Saturday, May 11, 2013

Weather or Not to Play

The anxiety kept me awake through much of the night. Sleep was fitful and unsatisfying. My mind kept replaying the possibilities. What would happen if I made the wrong decision?

It is a thankless task being the unofficial commissioner of my golf group. Not only do I have to send out countless reminders to some members of this troupe to let me know if they are to participate in this week's latest debacle on the links, but I am also the designated weatherman for early morning determinations if rain, sleet or snow will keep us from our appointed rounds.

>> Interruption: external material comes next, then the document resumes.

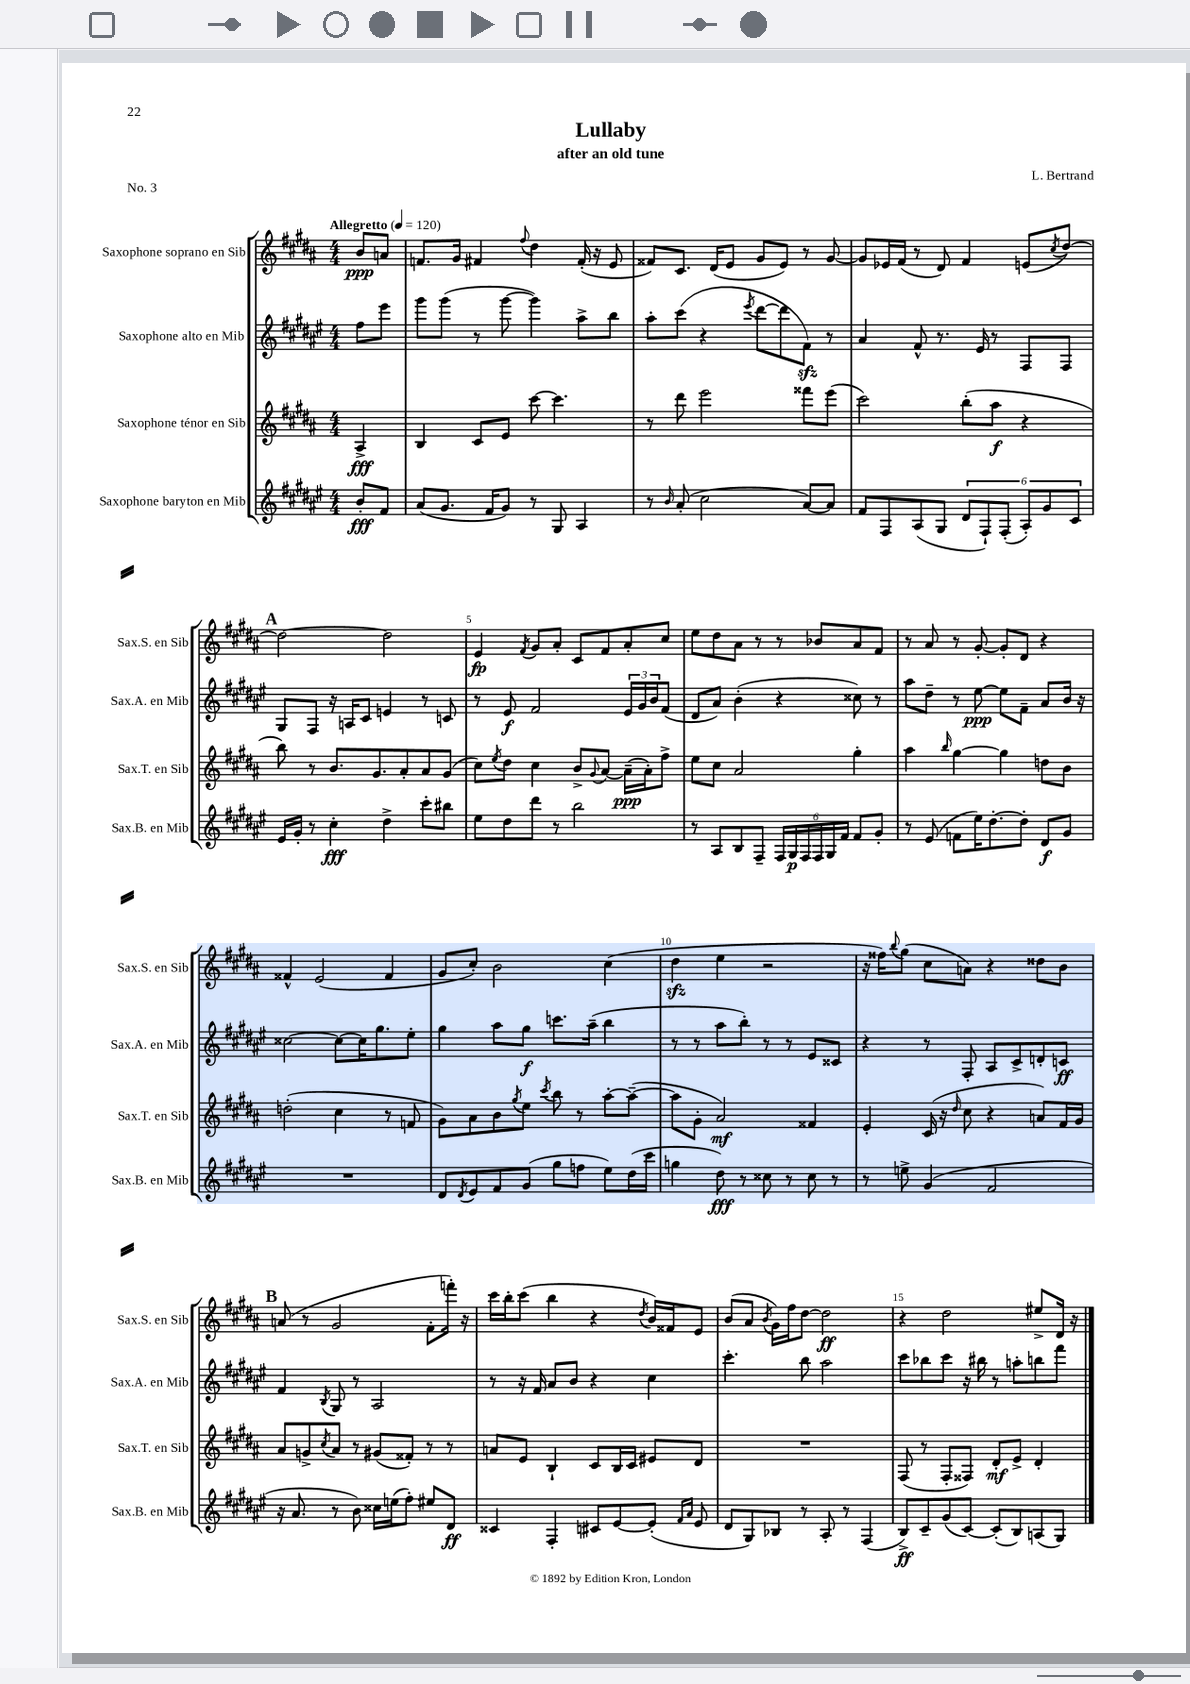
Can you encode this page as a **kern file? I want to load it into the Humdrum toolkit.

Much of the calculus is based on my state of mind. Forget the hourly recitation from the meteorological source, or even the 15 minute version for the particularly obsessed. Discount the percentage likelihood that at 8AM we are 40% likely to be with umbrellas raised, while at 9AM we should have respite from the storm. Know only that it is early in the season, hope still springs eternal, and my last 18 holes were relatively successful. In that context, comes the conclusion on the impact of the inclemency.

This past Wednesday, a similar dilemma presented itself. The morning was punctuated with bursts of heavy precipitation. But when my friend called to discuss options, I considered most heavily the possibility that my game was about to come into focus.

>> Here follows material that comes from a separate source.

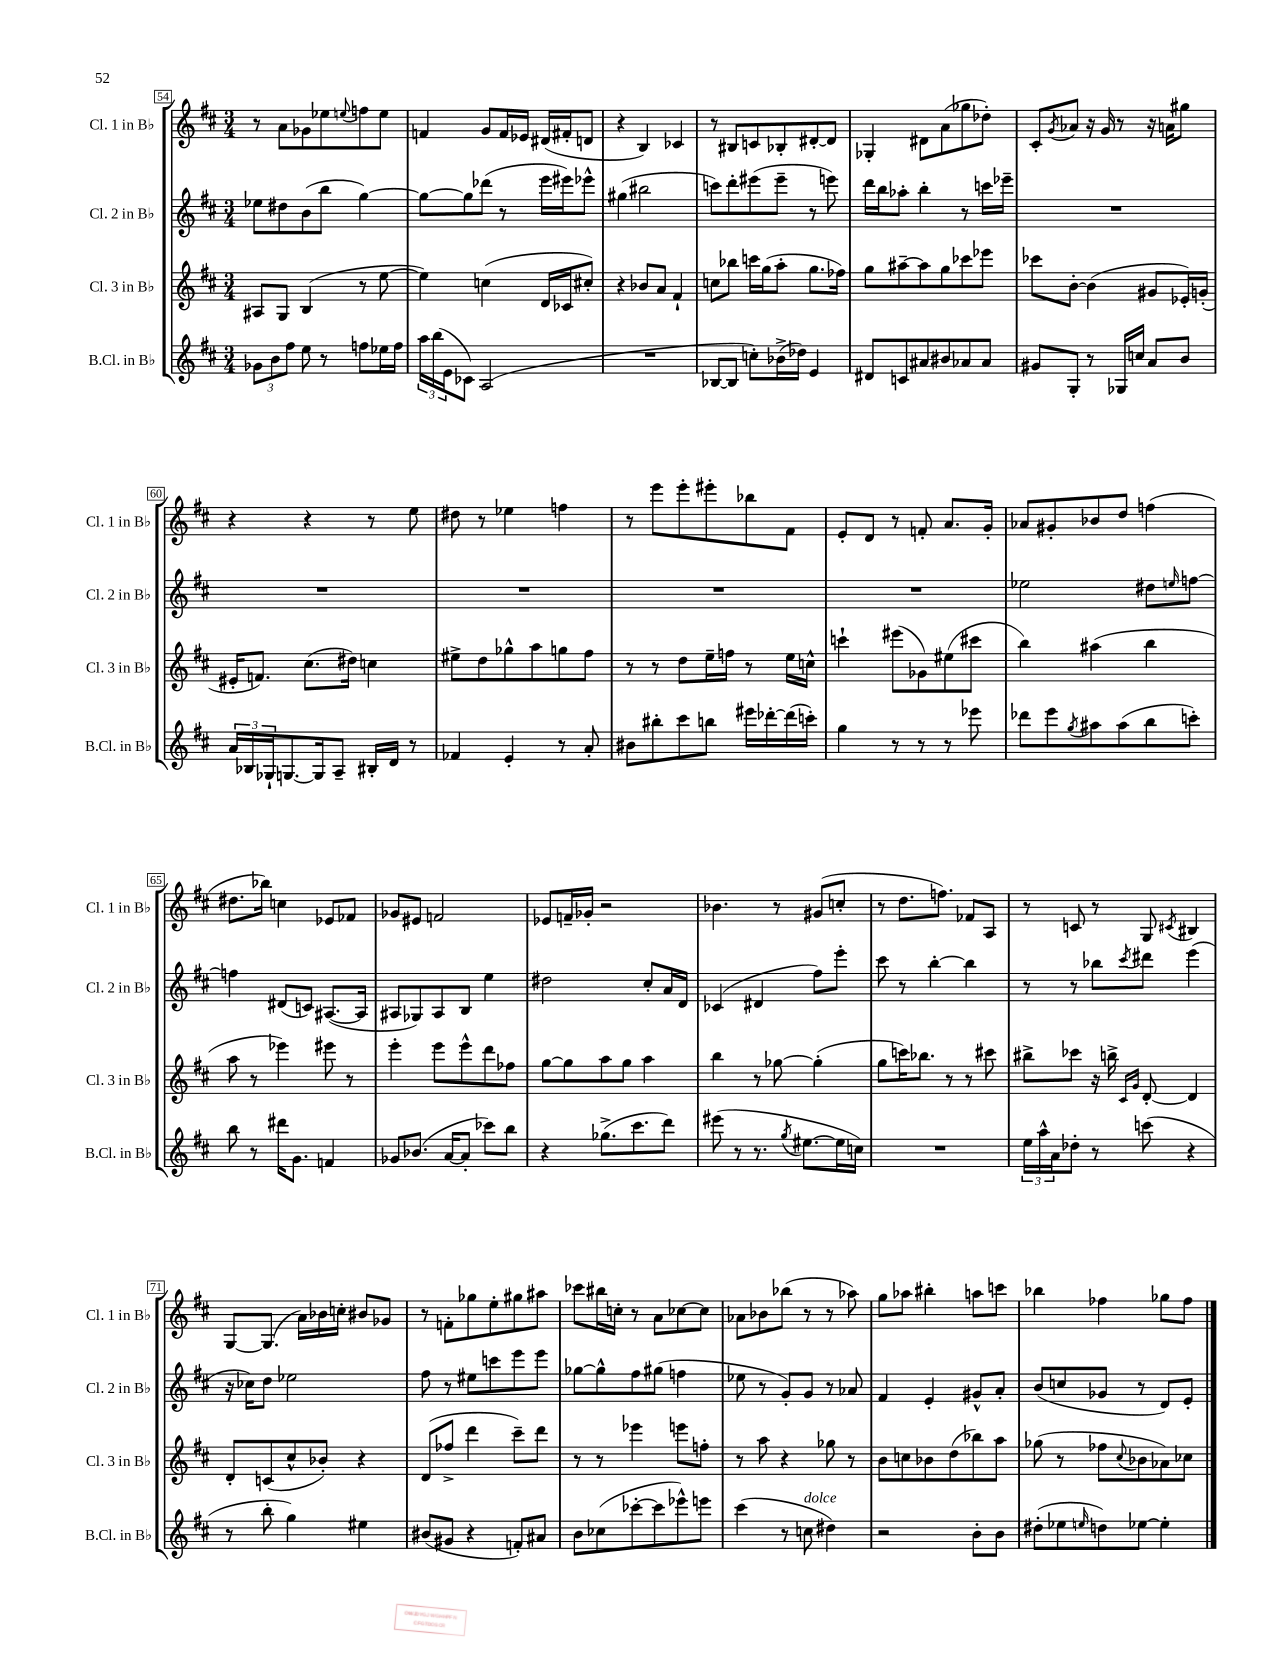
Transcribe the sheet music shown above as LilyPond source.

That afternoon, as only light rain descended by the third hole and I had hit the first two greens in regulation, I applauded my tenacity. By the fifth hole, when the club felt like a slippery eel in my hands and streams cascaded across the green, I reconsidered the wisdom of my earlier decision.

It is not a good thing when your pants are so wet from stem to stern that it is impossible to tell whether you had just been standing in a downpour, or dived into a lake. And it is certainly not the optimum condition to return to work and be unable to sit down in a chair for the balance of the afternoon due to the squishy discomfort serving as constant reminder of how stupid one person can be.

So, you can understand the trepidation coursing through my body as I press send on the email that will impact not only my day, but those under my watch. Rest assured that with the first club that flies from the inadequate grasp, or the first rain that drips from the brim of a soaked hat and dribbles across a cheek, my name will be coupled with an unprintable verb, adverb or adjective. It is not easy being king.